Q604 Mr Ruffley: Do you think there is enough competition in the SME banking market?
George Osborne: Again, I don't think there is and we are trying to increase it.

Q605 Mr Ruffley: What were the ICB proposals you have endorsed and want to enact? What do those proposals look like to enhance SME banking competition?
George Osborne: I think, for example, insisting that when it came to the divestment of Lloyds branches that we should consider that creating a powerful new challenger, I think that is a helpful recommendation in that respect, and as I say, I think the way they have constructed their proposals on the ring-fence makes it quite easy for people to engage in small business lending. It is good news, as I say, that Nationwide are getting engaged in this activity. There have been big casualties in the last four or five years, and some of them were the most aggressive lenders to small businesses. The Royal Bank of Scotland remains a very, very big player in the small business lending business in the UK and that is because it took a vast market share in the-

Q606 Mr Ruffley: The question is, Chancellor, can you point to anything in the ICB proposals that you have endorsed that are going to improve and enhance competition in the small business banking market?
George Osborne: As I say, I think the very specific recommendations we have had on competition that the Government should ensure-as a minority shareholder, and using what levers it can-that the divestment of the Lloyds branches that was required by the European Commission went to create a new challenger bank or expand a small bank rather than go to one of the existing banks, I think is a specific recommendation.

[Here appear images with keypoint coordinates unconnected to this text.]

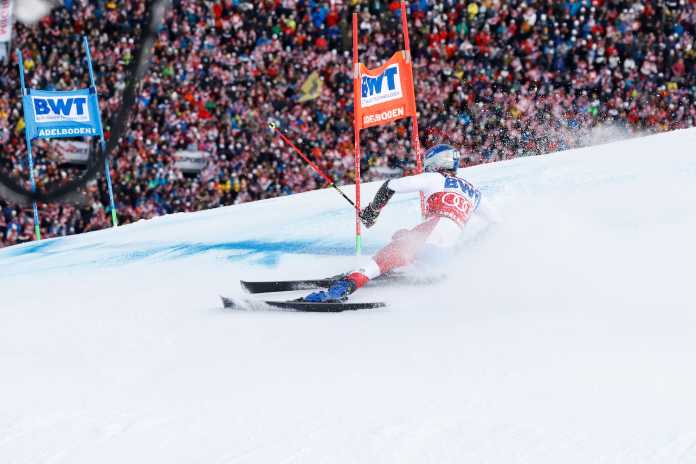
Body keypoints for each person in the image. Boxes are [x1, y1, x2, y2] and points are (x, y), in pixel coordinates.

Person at [303, 143, 494, 303]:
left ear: (437, 162)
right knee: (403, 236)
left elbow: (391, 185)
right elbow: (495, 224)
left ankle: (340, 290)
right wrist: (466, 247)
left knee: (390, 253)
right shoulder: (474, 193)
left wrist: (372, 212)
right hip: (442, 257)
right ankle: (391, 268)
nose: (425, 167)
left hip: (429, 235)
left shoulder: (435, 177)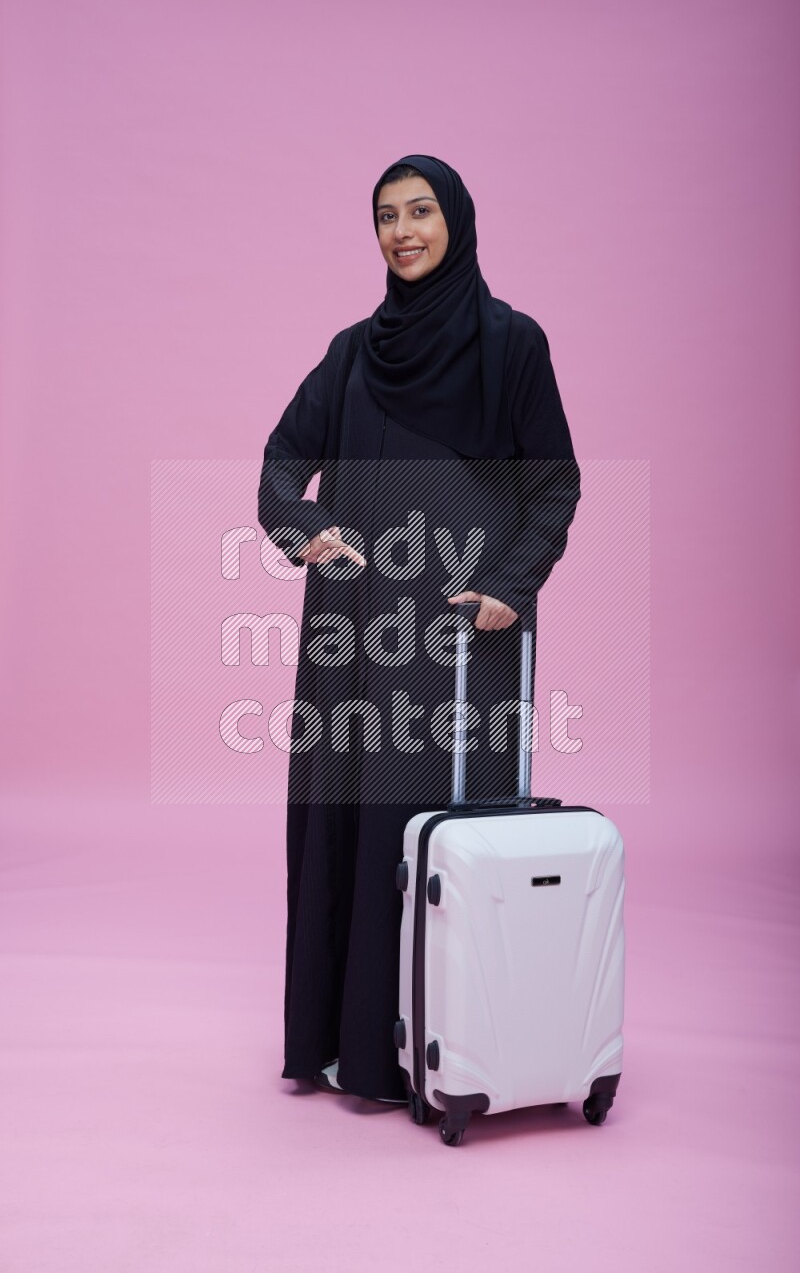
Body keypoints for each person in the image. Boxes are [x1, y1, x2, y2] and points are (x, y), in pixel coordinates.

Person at [257, 154, 581, 1104]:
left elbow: (554, 483)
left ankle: (454, 1046)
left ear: (459, 220)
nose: (403, 232)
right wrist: (307, 529)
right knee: (346, 826)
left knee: (429, 837)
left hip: (458, 644)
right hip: (351, 638)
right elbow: (282, 463)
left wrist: (509, 589)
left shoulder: (512, 346)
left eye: (421, 212)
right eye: (386, 217)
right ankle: (345, 1046)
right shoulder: (352, 352)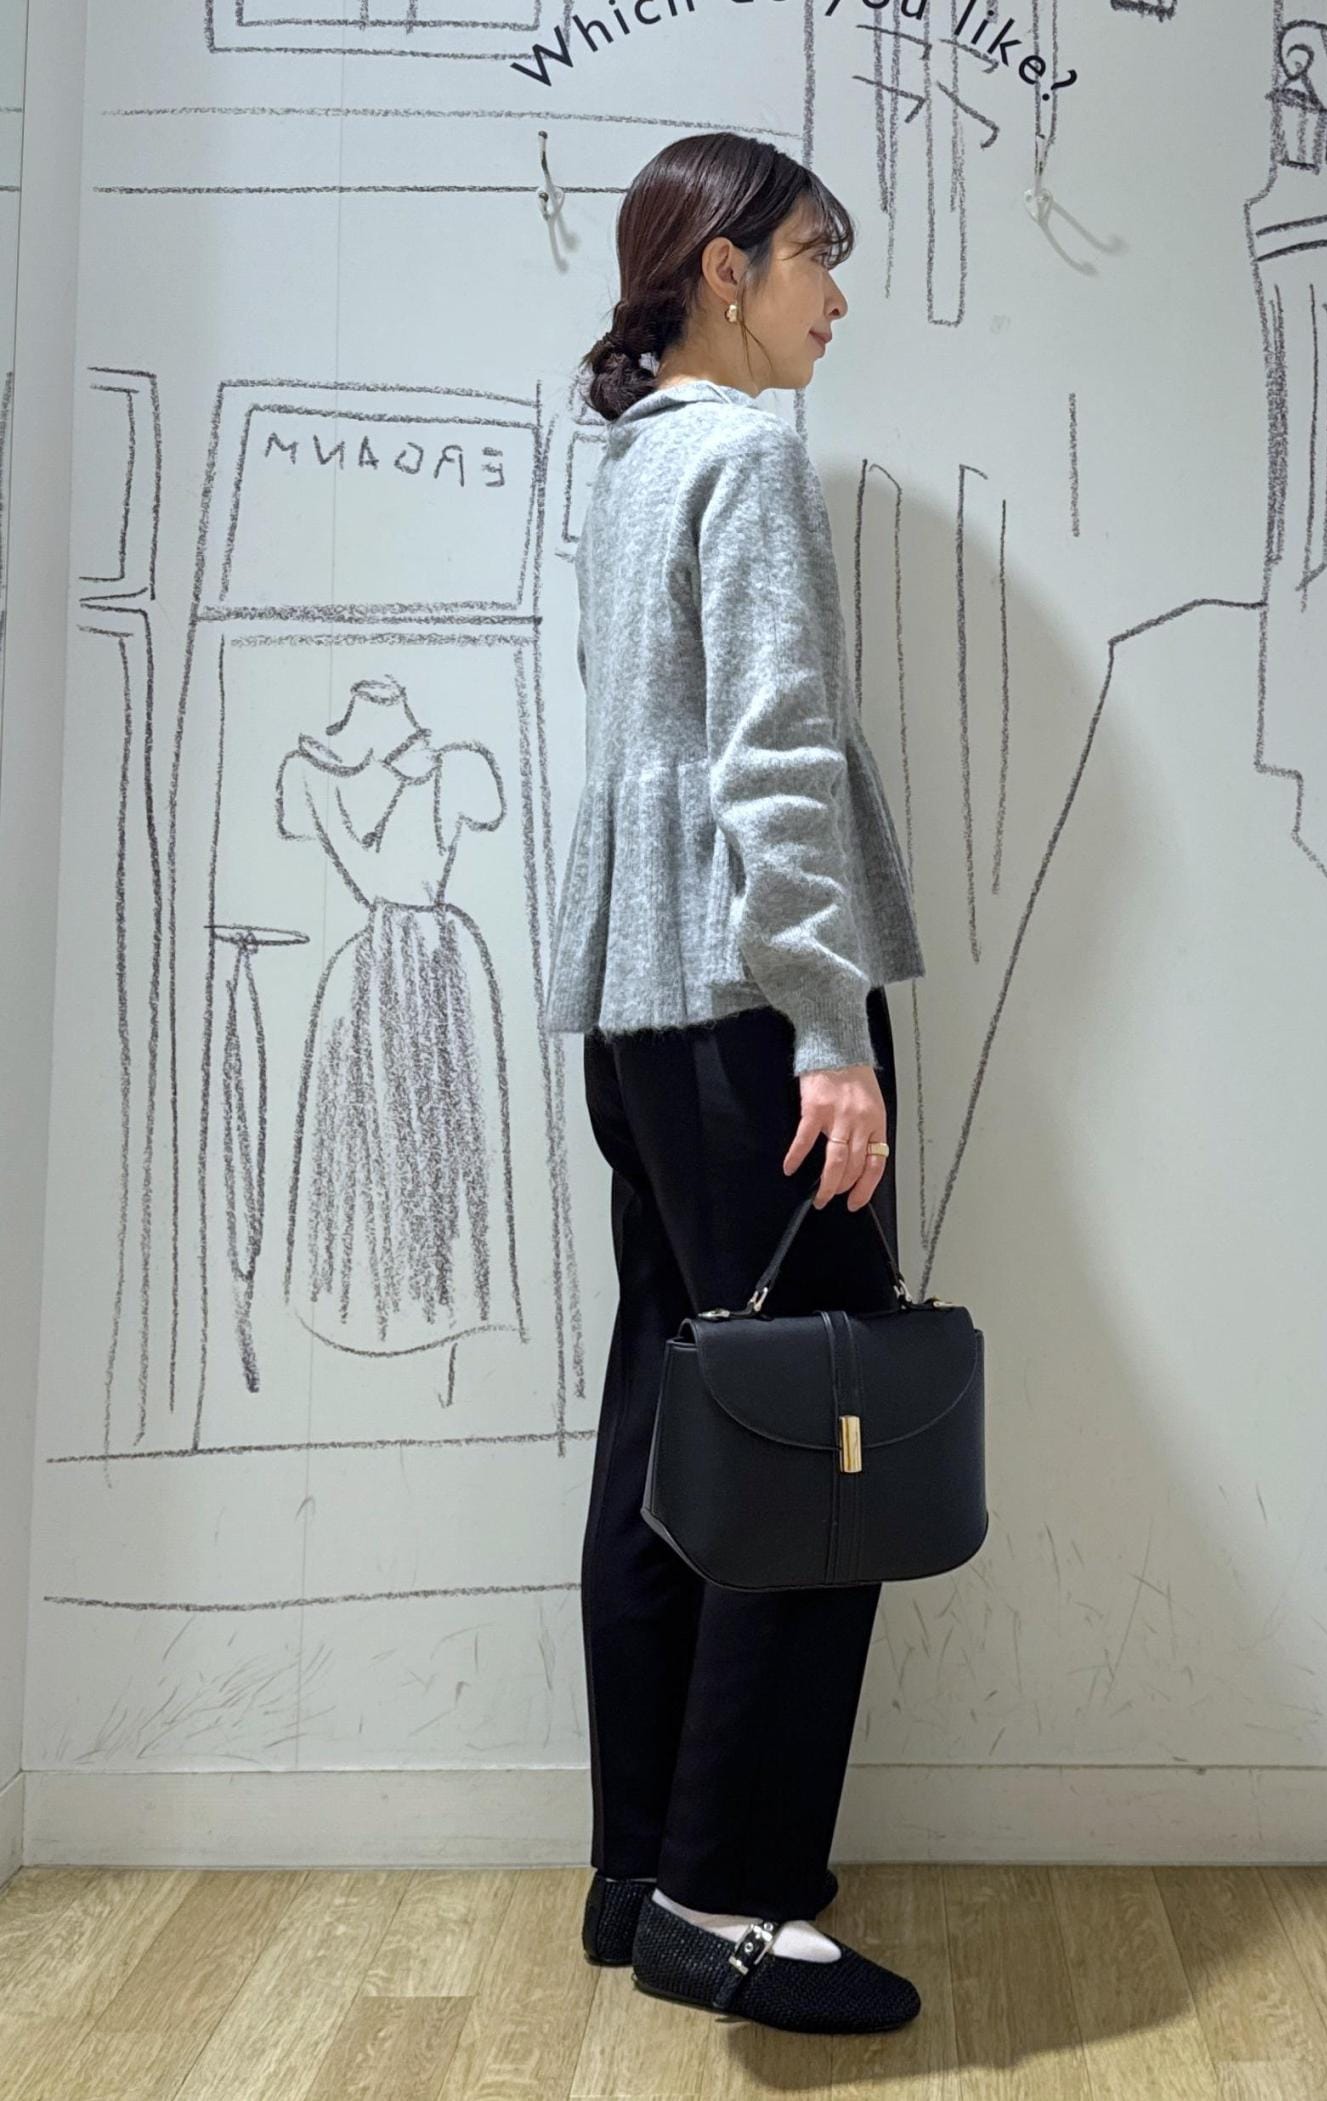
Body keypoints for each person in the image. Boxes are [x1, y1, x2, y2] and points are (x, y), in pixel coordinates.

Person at [542, 130, 927, 2036]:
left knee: (669, 1430)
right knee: (815, 1448)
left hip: (640, 1016)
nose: (833, 297)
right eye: (812, 257)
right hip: (756, 1012)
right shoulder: (748, 455)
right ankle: (732, 1898)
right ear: (723, 270)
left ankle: (640, 1872)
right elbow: (772, 761)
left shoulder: (621, 461)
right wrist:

Q607 Mr Ruffley: So you are just hoping that those new entities will lend more to small businesses?
George Osborne: Well, those branches and that business is not going to Barclays or HSBC.

Q608 Mr Ruffley: Did you ever consider breaking up RBS to create a new challenger bank?
George Osborne: Well, obviously on coming to office and in discussions I looked at the Government strategy-inherited, from my point of view-towards RBS and in the last 18 months that strategy has changed. The management themselves have made proposals that I welcome, so I think you can see in what RBS is doing partly what the Government thinks is the right thing to do.
Mr Ruffley: So you didn't consider breaking up RBS?
George Osborne: I don't think it is helpful to speculate about individual firms, even ones where the Government has a very large shareholding, about all the options we have ever considered in private, but I think people can see in public that RBS is changing its strategy, dramatically reducing the scope of its investment banking and I think that partly speaks for itself.

Q609 Mr Ruffley: A final question. On Andrea Leadsom's point about shared infrastructure, and you talked about what John Vickers said about the cost, that at this stage the costs would outweigh the benefit. We have had evidence in this Committee from Don Cruickshank, who first argued for this around 2000, and he suggested that the Treasury had objections, that they basically put the kibosh on the idea, and he regrets, ten years on, that this has not been done. Is there a piece of work you could make available to this Committee that your officials have put together explaining why the costs would outweigh the benefits? As my colleague, Andrea Leadsom, has said, some people would doubt that the IT costs would be prohibitive. Could you make that available to this Committee?
George Osborne: Yes. I think what I will undertake to this Committee is that in the conclusion of the consultation and the White Paper we produce that we give very serious treatment to the account portability proposal. We set out the costs and the benefits, and indeed, if the benefits outweigh the costs, we will look very favourably at it, but let us hear the evidence and see the evidence. What I promise the Committee is that we will give our full consideration.